I will live in the present.  I have wasted a great deal of time looking at my past, raking through it, and examining it with great intent.  I have done root-cause analyses on the greater issues and made policy based on the outcome, and none of it has done a lick of good for me.  Neither has staring in to my future, rehashing prophetic words, and dreaming of the day that will come.  How many times have I said to myself, “When ____________ happens, then I will be happy?”  Listen, I believe in learning from past mistakes, and I certainly believe in having hope for the future, but neither of those activities will serve me today, and I cannot be a slave to my box of memories, or my chest full of promises. I must wake up each day, and deal with the day is it comes, and live life on life’s terms. God is not interested in my regrets, nor is He interested in my pipe dreams.  He expects me to trust His power in my life TODAY, because that is the only day to which I have access.  God obligates himself and no one else to my future because the work He does in me, will keep being done until I reach my fullness in Christ.

I want to feel everything and I want to learn how to learn from it.  Yes, I know.  Everything? Yes, everything.  The truth of the matter is, that I have spent my entire life medicating with one thing or another.  I have used food, drugs, alcohol, sex, shopping; even my shame became a salve.  I can even say that at one time, church was a medicine.  I would go on Sunday and Wednesday, get my “high”; I would jump and shout, then return to a joyless existence, really just living for the next service so that I could get my fix.  While I don’t relish the pain of a broken dream, a relationship violated, or a death of someone I love, I do want to be able to face it head on—straight, no chaser.  Then I want to develop appropriate tools—not mechanisms to deal with my pain.  I want to be able to fully connect to the people in my life who can help me celebrate and who can also stand watch for me when I break down. It’s called living life vulnerably, transparently, and it is the only way to learn real compassion, mercy, and empathy for others.
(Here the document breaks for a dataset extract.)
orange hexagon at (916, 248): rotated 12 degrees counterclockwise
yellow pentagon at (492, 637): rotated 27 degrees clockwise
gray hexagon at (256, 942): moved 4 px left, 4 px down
Finally, I don’t want anyone to believe that I have developed a set of pat answers to life.  I don’t think that I have.  It’s more like I am desperate.  I am desperate for the abundant life that Christ promised me, and I can’t have it if I hold on to crazy thoughts, bitter memories, and fantasy faith. None of those things are the truth.  They are compensations and poor assessments of the character of the God I that I love, serve, and call my friend.  That God is a Spirit and must be worshipped in spirit and truth, and that’s where I want to live too. That’s the place that God promises that I will live such a full life that when it is finally time for me to meet Him face-to-face, I won’t inadvertently stumble into the gates.  I will slide into them, arms outstretched and covered in life’s dust, just like a player sliding into home plate should.

1 comment:

  1. This truly blessed me Renita. I love you friend and love how you are so transparent. You are a blessing to the body of Christ.